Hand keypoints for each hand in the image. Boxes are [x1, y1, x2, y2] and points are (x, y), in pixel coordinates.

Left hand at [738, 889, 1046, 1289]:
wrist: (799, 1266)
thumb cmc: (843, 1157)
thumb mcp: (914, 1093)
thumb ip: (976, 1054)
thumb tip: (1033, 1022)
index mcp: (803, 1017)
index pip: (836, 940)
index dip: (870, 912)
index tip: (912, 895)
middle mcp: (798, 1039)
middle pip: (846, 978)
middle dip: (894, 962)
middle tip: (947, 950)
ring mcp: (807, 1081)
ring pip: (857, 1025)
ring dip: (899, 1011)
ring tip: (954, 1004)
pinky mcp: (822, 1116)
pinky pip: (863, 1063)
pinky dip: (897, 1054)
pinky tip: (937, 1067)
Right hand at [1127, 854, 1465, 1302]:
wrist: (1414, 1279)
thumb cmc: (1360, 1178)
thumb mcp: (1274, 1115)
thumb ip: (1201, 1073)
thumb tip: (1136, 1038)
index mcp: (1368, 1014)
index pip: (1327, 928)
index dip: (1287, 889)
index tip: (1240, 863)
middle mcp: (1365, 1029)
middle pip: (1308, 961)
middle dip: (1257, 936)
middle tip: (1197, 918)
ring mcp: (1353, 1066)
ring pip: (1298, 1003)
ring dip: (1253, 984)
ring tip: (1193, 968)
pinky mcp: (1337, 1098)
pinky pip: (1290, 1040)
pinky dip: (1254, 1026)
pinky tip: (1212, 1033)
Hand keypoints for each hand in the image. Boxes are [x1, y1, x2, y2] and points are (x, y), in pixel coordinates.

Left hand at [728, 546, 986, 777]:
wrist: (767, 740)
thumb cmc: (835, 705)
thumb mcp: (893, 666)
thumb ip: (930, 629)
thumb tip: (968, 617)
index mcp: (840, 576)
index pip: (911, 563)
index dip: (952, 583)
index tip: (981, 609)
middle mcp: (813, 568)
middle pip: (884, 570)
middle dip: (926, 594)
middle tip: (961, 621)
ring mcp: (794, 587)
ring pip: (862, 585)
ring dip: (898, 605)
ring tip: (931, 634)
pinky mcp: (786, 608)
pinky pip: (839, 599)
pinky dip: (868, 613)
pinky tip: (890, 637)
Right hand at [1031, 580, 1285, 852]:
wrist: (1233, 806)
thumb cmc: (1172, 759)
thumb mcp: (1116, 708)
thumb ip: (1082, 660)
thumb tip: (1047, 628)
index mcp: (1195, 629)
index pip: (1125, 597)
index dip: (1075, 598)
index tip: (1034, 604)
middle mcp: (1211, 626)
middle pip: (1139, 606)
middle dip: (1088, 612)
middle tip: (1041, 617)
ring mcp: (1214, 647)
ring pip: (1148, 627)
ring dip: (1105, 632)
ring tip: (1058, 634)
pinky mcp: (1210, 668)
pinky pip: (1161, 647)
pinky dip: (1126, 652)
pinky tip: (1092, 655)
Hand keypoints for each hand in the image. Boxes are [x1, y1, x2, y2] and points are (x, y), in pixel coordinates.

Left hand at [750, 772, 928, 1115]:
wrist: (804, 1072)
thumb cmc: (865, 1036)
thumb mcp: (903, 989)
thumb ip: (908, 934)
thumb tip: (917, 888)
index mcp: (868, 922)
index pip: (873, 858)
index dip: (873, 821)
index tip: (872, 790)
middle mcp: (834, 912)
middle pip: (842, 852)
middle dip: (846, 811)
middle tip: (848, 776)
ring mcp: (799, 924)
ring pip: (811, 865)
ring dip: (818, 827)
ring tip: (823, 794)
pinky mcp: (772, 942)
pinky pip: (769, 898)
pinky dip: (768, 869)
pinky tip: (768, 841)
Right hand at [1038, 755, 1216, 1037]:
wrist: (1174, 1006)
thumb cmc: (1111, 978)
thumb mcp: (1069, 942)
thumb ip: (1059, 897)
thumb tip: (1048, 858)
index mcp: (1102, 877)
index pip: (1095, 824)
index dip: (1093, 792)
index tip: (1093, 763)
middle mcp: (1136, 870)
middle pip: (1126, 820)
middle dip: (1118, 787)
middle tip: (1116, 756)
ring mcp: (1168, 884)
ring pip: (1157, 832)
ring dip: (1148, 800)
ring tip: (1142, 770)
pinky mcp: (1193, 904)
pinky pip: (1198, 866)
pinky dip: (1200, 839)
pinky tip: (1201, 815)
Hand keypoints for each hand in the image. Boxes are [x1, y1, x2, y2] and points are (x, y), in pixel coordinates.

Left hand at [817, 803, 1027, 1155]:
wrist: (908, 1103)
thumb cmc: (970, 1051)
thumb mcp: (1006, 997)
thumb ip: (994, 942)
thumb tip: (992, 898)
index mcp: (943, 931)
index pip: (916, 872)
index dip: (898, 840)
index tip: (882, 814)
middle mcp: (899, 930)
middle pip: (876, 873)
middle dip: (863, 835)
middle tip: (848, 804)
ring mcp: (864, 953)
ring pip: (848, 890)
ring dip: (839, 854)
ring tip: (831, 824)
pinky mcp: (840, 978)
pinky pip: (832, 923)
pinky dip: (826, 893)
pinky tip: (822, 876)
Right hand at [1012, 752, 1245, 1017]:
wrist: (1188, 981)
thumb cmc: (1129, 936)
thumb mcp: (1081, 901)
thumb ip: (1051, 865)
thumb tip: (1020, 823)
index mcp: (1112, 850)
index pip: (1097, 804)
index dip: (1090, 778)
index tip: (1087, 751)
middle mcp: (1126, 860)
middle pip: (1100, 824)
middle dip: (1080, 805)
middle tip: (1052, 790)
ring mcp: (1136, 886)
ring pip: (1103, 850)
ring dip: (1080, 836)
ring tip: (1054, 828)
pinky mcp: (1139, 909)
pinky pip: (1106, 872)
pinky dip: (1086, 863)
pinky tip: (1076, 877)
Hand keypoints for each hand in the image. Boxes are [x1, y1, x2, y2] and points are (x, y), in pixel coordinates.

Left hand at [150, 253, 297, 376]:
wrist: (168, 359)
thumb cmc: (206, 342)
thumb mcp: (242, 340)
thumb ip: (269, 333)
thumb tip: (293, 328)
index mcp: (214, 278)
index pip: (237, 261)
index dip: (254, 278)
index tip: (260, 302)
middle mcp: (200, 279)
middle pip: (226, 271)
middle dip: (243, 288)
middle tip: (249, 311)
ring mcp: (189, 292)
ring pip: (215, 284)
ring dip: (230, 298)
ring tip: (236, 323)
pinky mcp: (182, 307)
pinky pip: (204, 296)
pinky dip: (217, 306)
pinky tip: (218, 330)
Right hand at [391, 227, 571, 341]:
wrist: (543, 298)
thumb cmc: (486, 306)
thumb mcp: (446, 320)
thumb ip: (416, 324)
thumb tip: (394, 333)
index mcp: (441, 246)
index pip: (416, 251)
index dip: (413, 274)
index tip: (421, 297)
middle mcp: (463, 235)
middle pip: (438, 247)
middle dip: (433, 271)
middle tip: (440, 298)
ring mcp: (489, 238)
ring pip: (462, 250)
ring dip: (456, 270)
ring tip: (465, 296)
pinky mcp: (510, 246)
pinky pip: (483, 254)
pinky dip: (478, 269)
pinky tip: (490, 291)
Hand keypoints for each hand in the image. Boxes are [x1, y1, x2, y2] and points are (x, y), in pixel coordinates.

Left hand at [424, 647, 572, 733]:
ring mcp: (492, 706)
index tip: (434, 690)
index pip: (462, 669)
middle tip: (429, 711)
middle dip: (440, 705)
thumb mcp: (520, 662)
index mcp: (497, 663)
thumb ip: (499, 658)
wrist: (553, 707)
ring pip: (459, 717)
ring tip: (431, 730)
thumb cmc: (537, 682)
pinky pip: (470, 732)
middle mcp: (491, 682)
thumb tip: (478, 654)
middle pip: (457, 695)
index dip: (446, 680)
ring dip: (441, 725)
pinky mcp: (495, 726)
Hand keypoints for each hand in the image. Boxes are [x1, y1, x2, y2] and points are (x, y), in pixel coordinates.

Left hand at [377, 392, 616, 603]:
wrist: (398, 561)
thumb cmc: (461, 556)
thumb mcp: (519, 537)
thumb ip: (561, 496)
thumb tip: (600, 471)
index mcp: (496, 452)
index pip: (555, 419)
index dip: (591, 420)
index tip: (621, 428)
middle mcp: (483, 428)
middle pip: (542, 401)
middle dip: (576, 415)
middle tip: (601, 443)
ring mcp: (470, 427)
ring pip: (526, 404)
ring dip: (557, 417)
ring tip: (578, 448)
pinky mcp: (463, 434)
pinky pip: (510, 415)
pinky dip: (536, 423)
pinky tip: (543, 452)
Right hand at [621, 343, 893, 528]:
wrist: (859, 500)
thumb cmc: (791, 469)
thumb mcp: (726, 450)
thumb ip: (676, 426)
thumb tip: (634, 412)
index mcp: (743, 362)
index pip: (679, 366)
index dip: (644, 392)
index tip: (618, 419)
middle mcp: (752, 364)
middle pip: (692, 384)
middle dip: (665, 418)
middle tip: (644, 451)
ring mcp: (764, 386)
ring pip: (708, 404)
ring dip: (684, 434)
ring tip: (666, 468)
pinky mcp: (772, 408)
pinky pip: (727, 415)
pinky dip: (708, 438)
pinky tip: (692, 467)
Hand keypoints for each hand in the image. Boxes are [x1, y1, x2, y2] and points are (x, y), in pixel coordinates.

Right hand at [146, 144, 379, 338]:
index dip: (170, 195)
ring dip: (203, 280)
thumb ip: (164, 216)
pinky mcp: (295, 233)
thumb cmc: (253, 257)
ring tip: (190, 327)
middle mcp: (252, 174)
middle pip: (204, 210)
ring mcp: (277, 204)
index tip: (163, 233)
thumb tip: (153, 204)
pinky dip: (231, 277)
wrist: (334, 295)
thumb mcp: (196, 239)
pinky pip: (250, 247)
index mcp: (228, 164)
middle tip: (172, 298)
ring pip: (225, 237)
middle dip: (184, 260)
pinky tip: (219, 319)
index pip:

| To do |
Using the entries, count how many lines contain the string "Right". Write only the number.

| Answer area |
7